En 1950 fue seleccionada para trabajar en la obra Un angelito diabólico en el Teatro Astral y en 1952 debutó en cine La melodía perdida, por la que fue galardonada por "destacada labor infantil" con una mención especial de la Academia de Artes y Ciencias Cinematográficas de la Argentina.

En 1953 se destacó en el policial La niña del gato, actuación por la cual recibió el Cóndor de Plata a la mejor actriz de reparto otorgado por la Asociación de Cronistas Cinematográficos de la Argentina y en 1955 retornó al teatro para interpretar el demoníaco personaje de La mala semilla. Ya adolescente finalizó su carrera en el cine con El primer beso y Mientras haya un circo, ambas de 1958, si bien retornó brevemente para un doblaje de El ojo que espía (1966).
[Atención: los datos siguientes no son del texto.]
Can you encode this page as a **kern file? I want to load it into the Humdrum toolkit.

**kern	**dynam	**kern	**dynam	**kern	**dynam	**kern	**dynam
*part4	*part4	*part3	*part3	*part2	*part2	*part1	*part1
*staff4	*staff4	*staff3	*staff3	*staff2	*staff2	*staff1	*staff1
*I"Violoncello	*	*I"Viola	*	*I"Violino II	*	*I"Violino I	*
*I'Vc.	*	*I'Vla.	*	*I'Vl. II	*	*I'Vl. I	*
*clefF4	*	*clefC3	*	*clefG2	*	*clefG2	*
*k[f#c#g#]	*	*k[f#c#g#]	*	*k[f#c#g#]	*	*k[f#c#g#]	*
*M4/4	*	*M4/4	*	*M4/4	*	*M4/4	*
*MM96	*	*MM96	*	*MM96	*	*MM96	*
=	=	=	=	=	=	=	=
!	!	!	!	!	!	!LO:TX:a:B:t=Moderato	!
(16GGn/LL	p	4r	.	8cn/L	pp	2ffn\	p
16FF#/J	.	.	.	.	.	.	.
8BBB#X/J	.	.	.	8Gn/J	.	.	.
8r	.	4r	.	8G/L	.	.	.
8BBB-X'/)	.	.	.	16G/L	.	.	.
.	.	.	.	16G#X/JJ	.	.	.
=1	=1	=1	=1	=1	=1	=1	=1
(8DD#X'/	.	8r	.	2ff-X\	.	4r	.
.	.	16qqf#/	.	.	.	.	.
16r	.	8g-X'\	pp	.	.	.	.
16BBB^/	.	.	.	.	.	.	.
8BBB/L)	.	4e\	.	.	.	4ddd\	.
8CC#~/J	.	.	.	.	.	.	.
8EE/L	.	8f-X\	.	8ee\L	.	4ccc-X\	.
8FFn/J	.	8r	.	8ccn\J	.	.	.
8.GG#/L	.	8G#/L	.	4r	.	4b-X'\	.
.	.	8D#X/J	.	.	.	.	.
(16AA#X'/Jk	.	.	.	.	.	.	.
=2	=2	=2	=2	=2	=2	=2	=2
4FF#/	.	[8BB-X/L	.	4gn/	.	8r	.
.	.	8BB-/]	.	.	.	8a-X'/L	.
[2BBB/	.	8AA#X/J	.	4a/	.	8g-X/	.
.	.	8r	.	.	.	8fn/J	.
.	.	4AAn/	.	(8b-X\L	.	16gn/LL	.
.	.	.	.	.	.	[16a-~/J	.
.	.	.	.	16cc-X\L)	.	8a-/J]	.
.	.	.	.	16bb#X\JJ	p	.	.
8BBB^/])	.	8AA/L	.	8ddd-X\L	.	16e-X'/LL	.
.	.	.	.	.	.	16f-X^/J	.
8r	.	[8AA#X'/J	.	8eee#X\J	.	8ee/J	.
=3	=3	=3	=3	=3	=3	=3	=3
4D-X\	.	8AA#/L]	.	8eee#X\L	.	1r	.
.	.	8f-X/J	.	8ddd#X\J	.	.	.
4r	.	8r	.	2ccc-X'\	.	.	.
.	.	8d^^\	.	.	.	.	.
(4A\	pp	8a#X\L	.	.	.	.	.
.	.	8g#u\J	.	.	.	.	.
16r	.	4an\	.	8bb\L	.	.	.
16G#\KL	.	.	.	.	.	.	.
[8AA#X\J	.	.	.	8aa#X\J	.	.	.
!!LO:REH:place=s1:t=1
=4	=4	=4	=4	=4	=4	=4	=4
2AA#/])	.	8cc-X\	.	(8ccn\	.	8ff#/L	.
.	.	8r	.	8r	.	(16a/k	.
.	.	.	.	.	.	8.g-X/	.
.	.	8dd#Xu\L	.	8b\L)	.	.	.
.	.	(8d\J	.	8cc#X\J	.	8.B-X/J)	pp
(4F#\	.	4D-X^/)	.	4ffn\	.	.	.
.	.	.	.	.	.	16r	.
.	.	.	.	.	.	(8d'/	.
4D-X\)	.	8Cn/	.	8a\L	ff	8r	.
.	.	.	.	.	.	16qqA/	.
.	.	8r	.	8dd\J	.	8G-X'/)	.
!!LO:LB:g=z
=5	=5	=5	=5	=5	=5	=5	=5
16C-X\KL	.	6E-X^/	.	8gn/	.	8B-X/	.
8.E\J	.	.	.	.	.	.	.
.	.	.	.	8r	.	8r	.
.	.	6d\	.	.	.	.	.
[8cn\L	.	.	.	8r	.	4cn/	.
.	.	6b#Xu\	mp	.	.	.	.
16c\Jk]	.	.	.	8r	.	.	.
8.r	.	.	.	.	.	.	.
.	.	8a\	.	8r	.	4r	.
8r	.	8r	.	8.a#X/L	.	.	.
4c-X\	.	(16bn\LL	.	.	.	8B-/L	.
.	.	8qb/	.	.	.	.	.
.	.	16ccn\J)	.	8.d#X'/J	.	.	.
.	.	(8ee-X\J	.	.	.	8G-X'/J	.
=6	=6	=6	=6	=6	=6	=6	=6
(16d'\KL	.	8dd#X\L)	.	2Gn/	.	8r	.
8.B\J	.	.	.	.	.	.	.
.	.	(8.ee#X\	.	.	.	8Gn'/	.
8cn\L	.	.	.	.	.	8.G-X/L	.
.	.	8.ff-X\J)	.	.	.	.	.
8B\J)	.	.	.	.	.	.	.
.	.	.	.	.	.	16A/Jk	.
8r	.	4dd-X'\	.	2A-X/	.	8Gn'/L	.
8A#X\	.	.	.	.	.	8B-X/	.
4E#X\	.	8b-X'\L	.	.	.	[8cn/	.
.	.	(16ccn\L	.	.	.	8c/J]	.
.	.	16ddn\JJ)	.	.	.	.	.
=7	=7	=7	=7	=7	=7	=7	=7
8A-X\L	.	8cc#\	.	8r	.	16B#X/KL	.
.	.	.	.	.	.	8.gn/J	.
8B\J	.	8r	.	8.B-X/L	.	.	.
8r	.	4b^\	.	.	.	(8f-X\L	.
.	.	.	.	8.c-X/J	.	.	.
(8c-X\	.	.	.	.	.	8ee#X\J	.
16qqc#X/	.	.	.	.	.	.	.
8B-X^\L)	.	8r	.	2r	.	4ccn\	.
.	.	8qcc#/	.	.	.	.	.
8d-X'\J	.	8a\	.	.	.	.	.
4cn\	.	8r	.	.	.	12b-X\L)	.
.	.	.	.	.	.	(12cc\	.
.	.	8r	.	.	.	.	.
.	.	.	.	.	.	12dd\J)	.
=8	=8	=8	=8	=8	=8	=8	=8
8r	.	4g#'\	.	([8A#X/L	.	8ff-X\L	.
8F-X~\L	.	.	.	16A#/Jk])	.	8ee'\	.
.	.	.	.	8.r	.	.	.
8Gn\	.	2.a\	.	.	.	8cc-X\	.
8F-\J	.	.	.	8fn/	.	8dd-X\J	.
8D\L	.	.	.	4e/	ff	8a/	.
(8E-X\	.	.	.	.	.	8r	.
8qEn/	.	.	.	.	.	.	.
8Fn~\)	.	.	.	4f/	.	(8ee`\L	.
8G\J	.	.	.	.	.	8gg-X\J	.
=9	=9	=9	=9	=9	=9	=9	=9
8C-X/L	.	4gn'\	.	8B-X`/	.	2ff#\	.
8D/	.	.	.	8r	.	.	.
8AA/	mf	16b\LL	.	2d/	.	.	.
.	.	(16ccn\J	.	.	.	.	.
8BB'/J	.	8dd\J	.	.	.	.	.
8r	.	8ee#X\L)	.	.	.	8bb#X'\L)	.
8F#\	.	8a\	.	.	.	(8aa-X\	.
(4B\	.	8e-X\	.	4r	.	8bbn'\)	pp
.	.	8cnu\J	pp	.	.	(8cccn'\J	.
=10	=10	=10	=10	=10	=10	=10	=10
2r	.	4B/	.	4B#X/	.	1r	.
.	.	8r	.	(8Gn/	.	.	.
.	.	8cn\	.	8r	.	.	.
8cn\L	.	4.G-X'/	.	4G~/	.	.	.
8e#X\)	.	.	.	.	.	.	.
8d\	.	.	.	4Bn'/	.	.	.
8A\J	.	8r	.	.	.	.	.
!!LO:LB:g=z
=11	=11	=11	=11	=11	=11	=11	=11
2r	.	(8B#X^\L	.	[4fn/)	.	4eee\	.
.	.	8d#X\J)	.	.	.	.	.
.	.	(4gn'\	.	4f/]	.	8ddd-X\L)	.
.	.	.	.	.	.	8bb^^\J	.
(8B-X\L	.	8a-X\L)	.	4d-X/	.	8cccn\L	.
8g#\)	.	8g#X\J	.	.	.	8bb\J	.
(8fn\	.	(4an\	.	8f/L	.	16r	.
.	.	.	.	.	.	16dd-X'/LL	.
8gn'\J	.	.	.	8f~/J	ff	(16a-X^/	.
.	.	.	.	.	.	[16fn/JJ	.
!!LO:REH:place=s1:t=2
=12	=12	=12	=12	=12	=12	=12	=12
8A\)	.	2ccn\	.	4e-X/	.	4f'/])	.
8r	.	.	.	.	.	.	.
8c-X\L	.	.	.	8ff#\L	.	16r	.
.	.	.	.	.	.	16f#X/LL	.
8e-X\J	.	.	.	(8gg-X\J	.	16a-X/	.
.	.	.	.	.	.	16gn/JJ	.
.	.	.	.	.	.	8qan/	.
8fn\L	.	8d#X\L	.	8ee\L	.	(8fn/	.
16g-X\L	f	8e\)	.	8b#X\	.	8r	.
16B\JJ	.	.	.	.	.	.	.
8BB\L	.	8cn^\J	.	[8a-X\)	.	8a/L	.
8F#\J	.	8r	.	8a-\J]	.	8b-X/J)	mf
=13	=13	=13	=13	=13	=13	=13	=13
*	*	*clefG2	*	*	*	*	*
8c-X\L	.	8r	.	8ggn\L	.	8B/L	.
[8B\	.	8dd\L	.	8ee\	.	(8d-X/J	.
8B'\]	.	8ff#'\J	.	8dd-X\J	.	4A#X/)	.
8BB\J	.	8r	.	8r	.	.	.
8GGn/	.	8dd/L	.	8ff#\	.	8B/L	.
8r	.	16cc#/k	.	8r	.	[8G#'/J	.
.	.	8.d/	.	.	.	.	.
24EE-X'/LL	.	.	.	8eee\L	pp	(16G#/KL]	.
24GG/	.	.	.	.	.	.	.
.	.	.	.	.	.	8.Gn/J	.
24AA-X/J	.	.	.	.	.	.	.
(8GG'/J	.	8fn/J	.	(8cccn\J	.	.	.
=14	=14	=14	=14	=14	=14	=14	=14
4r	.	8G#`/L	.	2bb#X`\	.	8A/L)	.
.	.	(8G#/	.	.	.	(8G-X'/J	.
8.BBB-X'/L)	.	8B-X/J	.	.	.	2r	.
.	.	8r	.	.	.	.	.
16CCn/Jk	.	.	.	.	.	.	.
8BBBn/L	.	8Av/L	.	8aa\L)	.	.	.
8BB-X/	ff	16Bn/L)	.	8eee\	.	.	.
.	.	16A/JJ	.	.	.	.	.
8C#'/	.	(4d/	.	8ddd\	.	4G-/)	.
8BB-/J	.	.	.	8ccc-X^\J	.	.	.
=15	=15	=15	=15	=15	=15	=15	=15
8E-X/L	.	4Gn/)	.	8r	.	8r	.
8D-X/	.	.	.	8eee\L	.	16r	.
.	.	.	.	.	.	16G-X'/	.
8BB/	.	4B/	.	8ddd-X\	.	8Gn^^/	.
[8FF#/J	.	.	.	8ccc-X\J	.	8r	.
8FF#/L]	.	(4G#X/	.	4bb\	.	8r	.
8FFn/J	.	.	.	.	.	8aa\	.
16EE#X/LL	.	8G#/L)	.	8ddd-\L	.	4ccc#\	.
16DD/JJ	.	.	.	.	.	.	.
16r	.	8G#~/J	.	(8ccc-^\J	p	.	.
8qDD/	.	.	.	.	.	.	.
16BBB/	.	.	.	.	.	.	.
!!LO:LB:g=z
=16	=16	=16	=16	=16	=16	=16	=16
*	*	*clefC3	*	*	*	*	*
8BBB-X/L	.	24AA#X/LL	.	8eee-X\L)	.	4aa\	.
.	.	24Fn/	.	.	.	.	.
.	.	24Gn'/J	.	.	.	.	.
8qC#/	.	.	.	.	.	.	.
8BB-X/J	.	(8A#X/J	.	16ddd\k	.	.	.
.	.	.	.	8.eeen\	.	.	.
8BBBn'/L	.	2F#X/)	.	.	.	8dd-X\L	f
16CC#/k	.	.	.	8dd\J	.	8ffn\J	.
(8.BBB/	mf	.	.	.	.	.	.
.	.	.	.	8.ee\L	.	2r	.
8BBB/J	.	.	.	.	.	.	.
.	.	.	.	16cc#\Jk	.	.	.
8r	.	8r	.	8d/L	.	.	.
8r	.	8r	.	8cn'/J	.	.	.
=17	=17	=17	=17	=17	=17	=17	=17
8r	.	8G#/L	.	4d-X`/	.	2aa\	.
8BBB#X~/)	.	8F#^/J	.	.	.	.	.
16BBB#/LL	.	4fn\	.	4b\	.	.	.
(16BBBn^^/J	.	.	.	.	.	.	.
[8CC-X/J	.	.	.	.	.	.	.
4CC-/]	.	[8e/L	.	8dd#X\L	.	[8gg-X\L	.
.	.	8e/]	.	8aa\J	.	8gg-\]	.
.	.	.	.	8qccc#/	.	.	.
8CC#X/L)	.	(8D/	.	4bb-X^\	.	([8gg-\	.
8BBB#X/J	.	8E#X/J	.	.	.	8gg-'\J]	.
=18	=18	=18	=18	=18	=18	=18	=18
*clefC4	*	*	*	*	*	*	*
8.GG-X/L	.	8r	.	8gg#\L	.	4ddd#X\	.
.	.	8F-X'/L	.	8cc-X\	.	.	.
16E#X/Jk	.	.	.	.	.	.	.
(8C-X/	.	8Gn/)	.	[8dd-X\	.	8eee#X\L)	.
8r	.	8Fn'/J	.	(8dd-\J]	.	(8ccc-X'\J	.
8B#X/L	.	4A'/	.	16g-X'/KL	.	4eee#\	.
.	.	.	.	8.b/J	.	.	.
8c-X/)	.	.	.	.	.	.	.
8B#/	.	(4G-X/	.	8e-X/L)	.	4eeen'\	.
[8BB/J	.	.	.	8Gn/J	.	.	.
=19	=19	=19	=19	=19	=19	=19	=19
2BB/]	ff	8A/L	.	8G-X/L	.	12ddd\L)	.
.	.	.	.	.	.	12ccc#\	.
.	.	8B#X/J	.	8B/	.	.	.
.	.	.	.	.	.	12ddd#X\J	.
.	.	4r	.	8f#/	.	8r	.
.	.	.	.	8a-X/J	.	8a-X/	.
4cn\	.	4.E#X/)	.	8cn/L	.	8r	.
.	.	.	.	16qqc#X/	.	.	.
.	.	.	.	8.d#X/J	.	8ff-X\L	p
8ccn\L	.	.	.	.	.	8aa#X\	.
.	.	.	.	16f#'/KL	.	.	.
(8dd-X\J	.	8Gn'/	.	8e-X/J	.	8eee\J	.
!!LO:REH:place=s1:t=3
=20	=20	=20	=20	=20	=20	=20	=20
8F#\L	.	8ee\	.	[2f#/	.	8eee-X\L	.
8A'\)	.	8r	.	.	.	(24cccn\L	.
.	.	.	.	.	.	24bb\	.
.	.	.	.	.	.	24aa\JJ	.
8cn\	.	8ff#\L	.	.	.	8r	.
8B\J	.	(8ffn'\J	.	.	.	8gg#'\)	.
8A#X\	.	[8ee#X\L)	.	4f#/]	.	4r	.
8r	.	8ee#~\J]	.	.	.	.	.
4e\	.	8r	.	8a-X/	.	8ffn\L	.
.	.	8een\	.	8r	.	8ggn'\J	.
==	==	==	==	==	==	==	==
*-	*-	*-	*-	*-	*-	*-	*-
En 1967 participó en la representación de la obra Así es la vida de Arnaldo Malfatti y Nicolás de las Llanderas, dirigida por Pedro Escudero en el teatro Astral en un elenco en el que además figuraban Vicente Ariño, Ricardo Bauleo, Rey Charol, María Esther Gamas, Beto Gianola, Juan Carlos Lima, Mecha Ortiz, Angélica López Gamio, Eddie Pequenino, Delma Ricci, Jorge de la Riestra, Luis Sandrini, Perla Santalla, Héctor Sturman, con escenografía de Raúl Soldi.

En 1968 trabajó junto a Catalina Speroni, Cristina Murta, Antonio Martiánez, Leonor Benedetto, Héctor Biuchet, Ivonne Fournery y José María Vilches en la obra de Juan Ruiz de Alarcón, La verdad sospechosa, dirigida por Manuel Benítez Sánchez Cortés con escenografía de Saulo Benavente en el Museo de Arte Español Enrique Larreta.

Trabajó en Radio El Mundo en 1954 y 1955 junto a Osvaldo Canónico y Elcira Olivera Garcés en el programa ¡Qué mundo de juguete!, con libretos de Abel Santa Cruz.

Retirada de la actuación se radicó en Estados Unidos para trabajar de periodista.